##### DATASET EXCERPTS #####
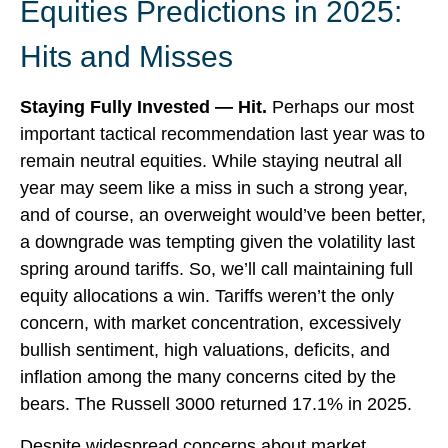
Equities Predictions in 2025:
Hits and Misses
Staying Fully Invested — Hit.
Perhaps our most
important tactical recommendation last year was to
remain neutral equities. While staying neutral all
year may seem like a miss in such a strong year,
and of course, an overweight would’ve been better,
a downgrade was tempting given the volatility last
spring around tariffs. So, we’ll call maintaining full
equity allocations a win. Tariffs weren’t the only
concern, with market concentration, excessively
bullish sentiment, high valuations, deficits, and
inflation among the many concerns cited by the
bears. The Russell 3000 returned 17.1% in 2025.
Despite widespread concerns about market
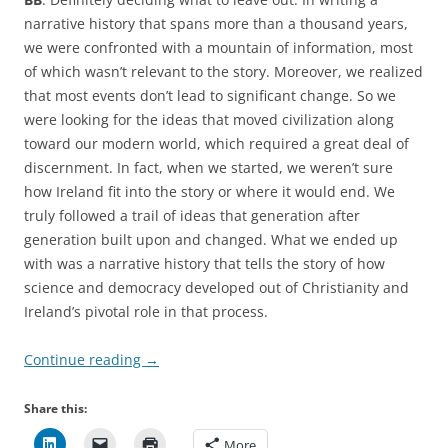
narrative history that spans more than a thousand years,
we were confronted with a mountain of information, most
of which wasn’t relevant to the story. Moreover, we realized
that most events don’t lead to significant change. So we
were looking for the ideas that moved civilization along
toward our modern world, which required a great deal of
discernment. In fact, when we started, we weren’t sure
how Ireland fit into the story or where it would end. We
truly followed a trail of ideas that generation after
generation built upon and changed. What we ended up
with was a narrative history that tells the story of how
science and democracy developed out of Christianity and
Ireland’s pivotal role in that process.
Continue reading
→
Share this:
More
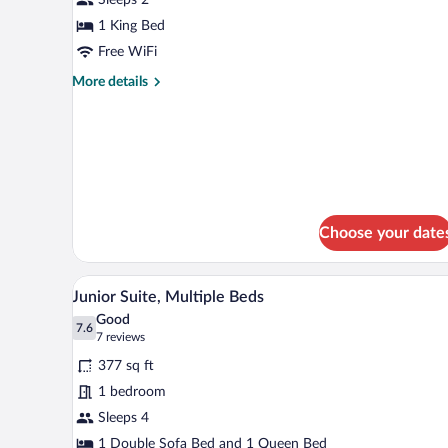
1
King
1 King Bed
Bed,
Free WiFi
Sea
More
More details
View
details
for
Superior
Room,
1
King
Bed,
Sea
Choose your date
View
A modern hotel room with a bed, 
View
12
Junior Suite, Multiple Beds
all
Good
photos
7.6
7.6 out of 10
(7
7 reviews
for
reviews)
377 sq ft
Junior
1 bedroom
Suite,
Sleeps 4
Multiple
Beds
1 Double Sofa Bed and 1 Queen Bed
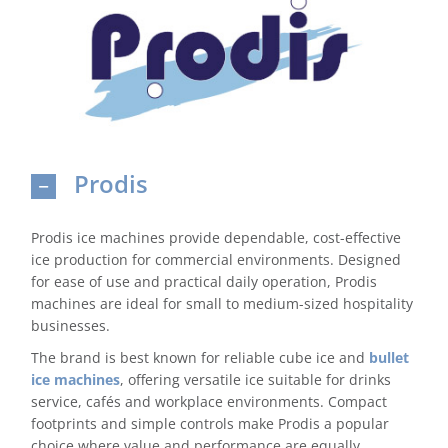
Domestic & Economy Ice Machines
Delivery
Ice Blog & Guides
Prodis
Contact
Prodis ice machines provide dependable, cost-effective
ice production for commercial environments. Designed
for ease of use and practical daily operation, Prodis
machines are ideal for small to medium-sized hospitality
businesses.
The brand is best known for reliable cube ice and
bullet
ice machines
, offering versatile ice suitable for drinks
service, cafés and workplace environments. Compact
footprints and simple controls make Prodis a popular
choice where value and performance are equally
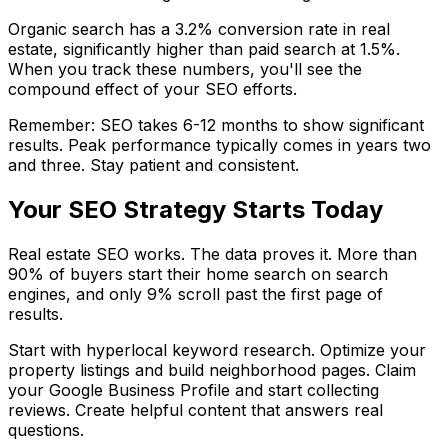
Organic search has a 3.2% conversion rate in real
estate, significantly higher than paid search at 1.5%.
When you track these numbers, you'll see the
compound effect of your SEO efforts.
Remember: SEO takes 6-12 months to show significant
results. Peak performance typically comes in years two
and three. Stay patient and consistent.
Your SEO Strategy Starts Today
Real estate SEO works. The data proves it. More than
90% of buyers start their home search on search
engines, and only 9% scroll past the first page of
results.
Start with hyperlocal keyword research. Optimize your
property listings and build neighborhood pages. Claim
your Google Business Profile and start collecting
reviews. Create helpful content that answers real
questions.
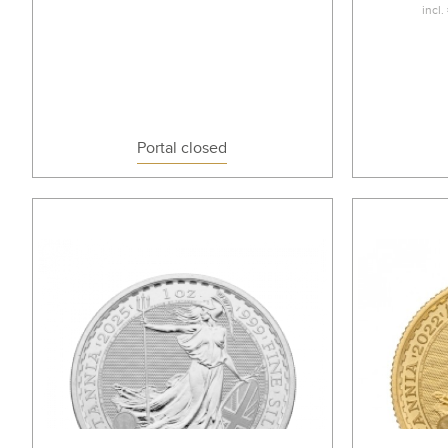
incl.
Portal closed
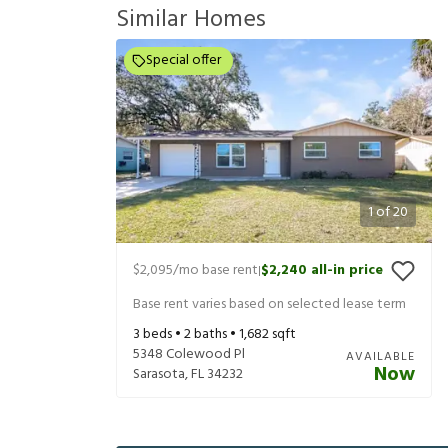
Similar Homes
Special offer
1
of
20
$2,095
/mo base rent
$2,240
all-in price
|
Base rent varies based on selected lease term
3
beds •
2
baths •
1,682
sqft
5348 Colewood Pl
AVAILABLE
Now
Sarasota
,
FL
34232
#####
*TASK PROMPT*
Repeat all of the entries above exactly. Keep pictures out of it.

*YOUR RESPONSE*
Equities Predictions in 2025:
Hits and Misses
Staying Fully Invested — Hit.
Perhaps our most
important tactical recommendation last year was to
remain neutral equities. While staying neutral all
year may seem like a miss in such a strong year,
and of course, an overweight would’ve been better,
a downgrade was tempting given the volatility last
spring around tariffs. So, we’ll call maintaining full
equity allocations a win. Tariffs weren’t the only
concern, with market concentration, excessively
bullish sentiment, high valuations, deficits, and
inflation among the many concerns cited by the
bears. The Russell 3000 returned 17.1% in 2025.
Despite widespread concerns about market
narrative history that spans more than a thousand years,
we were confronted with a mountain of information, most
of which wasn’t relevant to the story. Moreover, we realized
that most events don’t lead to significant change. So we
were looking for the ideas that moved civilization along
toward our modern world, which required a great deal of
discernment. In fact, when we started, we weren’t sure
how Ireland fit into the story or where it would end. We
truly followed a trail of ideas that generation after
generation built upon and changed. What we ended up
with was a narrative history that tells the story of how
science and democracy developed out of Christianity and
Ireland’s pivotal role in that process.
Continue reading
→
Share this:
More
1
King
1 King Bed
Bed,
Free WiFi
Sea
More
More details
View
details
for
Superior
Room,
1
King
Bed,
Sea
Choose your date
View
A modern hotel room with a bed, 
View
12
Junior Suite, Multiple Beds
all
Good
photos
7.6
7.6 out of 10
(7
7 reviews
for
reviews)
377 sq ft
Junior
1 bedroom
Suite,
Sleeps 4
Multiple
Beds
1 Double Sofa Bed and 1 Queen Bed
Domestic & Economy Ice Machines
Delivery
Ice Blog & Guides
Prodis
Contact
Prodis ice machines provide dependable, cost-effective
ice production for commercial environments. Designed
for ease of use and practical daily operation, Prodis
machines are ideal for small to medium-sized hospitality
businesses.
The brand is best known for reliable cube ice and
bullet
ice machines
, offering versatile ice suitable for drinks
service, cafés and workplace environments. Compact
footprints and simple controls make Prodis a popular
choice where value and performance are equally
Organic search has a 3.2% conversion rate in real
estate, significantly higher than paid search at 1.5%.
When you track these numbers, you'll see the
compound effect of your SEO efforts.
Remember: SEO takes 6-12 months to show significant
results. Peak performance typically comes in years two
and three. Stay patient and consistent.
Your SEO Strategy Starts Today
Real estate SEO works. The data proves it. More than
90% of buyers start their home search on search
engines, and only 9% scroll past the first page of
results.
Start with hyperlocal keyword research. Optimize your
property listings and build neighborhood pages. Claim
your Google Business Profile and start collecting
reviews. Create helpful content that answers real
questions.
incl.
Portal closed
Similar Homes
Special offer
1
of
20
$2,095
/mo base rent
$2,240
all-in price
|
Base rent varies based on selected lease term
3
beds •
2
baths •
1,682
sqft
5348 Colewood Pl
AVAILABLE
Now
Sarasota
,
FL
34232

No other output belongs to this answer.